A delayed retail rollout and continued supply shortages just mean licensed producers will grow revenue slower than the market expects, leading to a fall in stock prices as expectations adjust.
Bottom Line: Rep. Earl Blumenauer, a Democrat from Oregon is filling a bill that would protect Canadians who admit to working in the cannabis industry from being detained or banned from entering the U.S. The bill won’t be considered until Congress returns in January but this bill will likely be closely watched by anyone employed in the cannabis industry.
Bottom Line: The decriminalization of hemp is great for consumers as they will have no problem finding CBD extracts in their local drug store very soon. However, for CBD producers they now have a lot more competition. Charlotte’s Web Holdings (CWEB) likely grows hemp for less than $0.10/g and sells it retail for $160-$133 per gram.
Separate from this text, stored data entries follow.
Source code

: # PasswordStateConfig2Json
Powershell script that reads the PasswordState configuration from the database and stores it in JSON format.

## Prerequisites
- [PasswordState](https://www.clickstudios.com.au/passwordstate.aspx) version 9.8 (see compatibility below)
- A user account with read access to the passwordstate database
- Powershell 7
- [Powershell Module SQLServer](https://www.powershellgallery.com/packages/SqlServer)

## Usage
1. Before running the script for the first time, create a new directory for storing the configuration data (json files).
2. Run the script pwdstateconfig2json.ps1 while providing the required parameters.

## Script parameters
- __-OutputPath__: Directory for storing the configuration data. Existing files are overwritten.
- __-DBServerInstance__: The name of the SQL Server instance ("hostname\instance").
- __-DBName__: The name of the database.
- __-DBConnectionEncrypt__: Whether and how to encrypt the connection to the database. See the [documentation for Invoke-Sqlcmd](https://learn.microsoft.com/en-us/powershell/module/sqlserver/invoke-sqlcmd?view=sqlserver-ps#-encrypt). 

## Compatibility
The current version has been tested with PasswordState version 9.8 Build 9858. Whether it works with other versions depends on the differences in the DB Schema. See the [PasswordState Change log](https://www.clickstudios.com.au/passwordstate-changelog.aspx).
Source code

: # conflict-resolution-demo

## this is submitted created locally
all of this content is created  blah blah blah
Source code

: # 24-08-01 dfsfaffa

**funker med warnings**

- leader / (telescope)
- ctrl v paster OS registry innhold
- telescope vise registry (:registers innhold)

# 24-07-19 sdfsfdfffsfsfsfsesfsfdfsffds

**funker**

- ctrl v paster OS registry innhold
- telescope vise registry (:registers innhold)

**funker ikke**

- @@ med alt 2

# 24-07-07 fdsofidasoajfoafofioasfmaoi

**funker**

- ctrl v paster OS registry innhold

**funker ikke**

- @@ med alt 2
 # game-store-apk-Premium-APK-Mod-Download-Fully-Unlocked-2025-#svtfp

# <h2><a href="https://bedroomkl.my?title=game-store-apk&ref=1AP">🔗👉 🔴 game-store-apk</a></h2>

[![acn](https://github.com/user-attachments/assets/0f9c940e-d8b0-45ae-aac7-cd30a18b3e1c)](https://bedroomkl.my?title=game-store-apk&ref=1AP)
This is too good to last.
A flood of new CBD companies are listing on U.S. exchanges and supply of hemp from farmers will put downward pressure on the selling price of hemp. Companies will need to grow their volumes faster than the price of hemp is falling or else revenue will flatline for some.
Bottom Line: According to this Bloomberg article, licensed producers such as Cronos and CannTrust think they can bring their production costs down lower by hiring contract farmers to grow for them instead of doing it themselves.
What those comments are telling us is small-scale outdoor grows can be lower cost than massive 1 million sq. ft. indoor greenhouses. If cannabis is eventually grown outdoors, those $50-$100 million dollar greenhouses will be obsolete. Producers will likely turn them into processing packaging and shipping centers.
Bottom Line: Well that was fast! Only a few weeks ago we talked about how cannabis exports from Israel were stuck behind all sorts of red tape. Now some government ministers are saying the export bill could be ready for final approval by year-end.
Cannabis exports from Israel will directly compete with Canadian exports in the European market. The longer Israeli exports are delayed the better for Canadian LP profitability.
Bottom Line: Higher regulatory costs for retail cannabis stores will discourage some entrepreneurs from going through the process of opening a store. High store opening costs will be passed on to consumers making legal prices higher than they would otherwise be.
The final result is that the consumer transition from the black market to the legal market will take longer than expected, impacting licensed producer sales growth and cannabis retail store profitability.
Weekly Marijuana Stock Performance
Global marijuana stocks were down another 3% this week and are now down 43% from the peak in October. U.S. stocks were down 1% less than Canadian stocks down 4%. Large-cap stocks outperformed mid-cap and small-cap.
Stocks should languish through year-end unless a transformational deal takes place between a licensed producer and a major consumer packaged goods company like Coca-Cola or Pepsi.
Sentiment is very negative with the slow rollout of cannabis sales in Canada and it will take better than expected financial results or M&A news to lift the market
From a fundamental perspective, until we have up to 3 months of data from the legal market in Canada, stocks may struggle to find a direction and will continue to be volatile.
With the Canadian market legalized we expect retail and wholesale price compression from a legal oversupply by the second half of 2019. Falling cannabis prices will pressure producer stocks later in 2019. After a shakeout, the remaining stocks will be better positioned as long-term buying opportunities.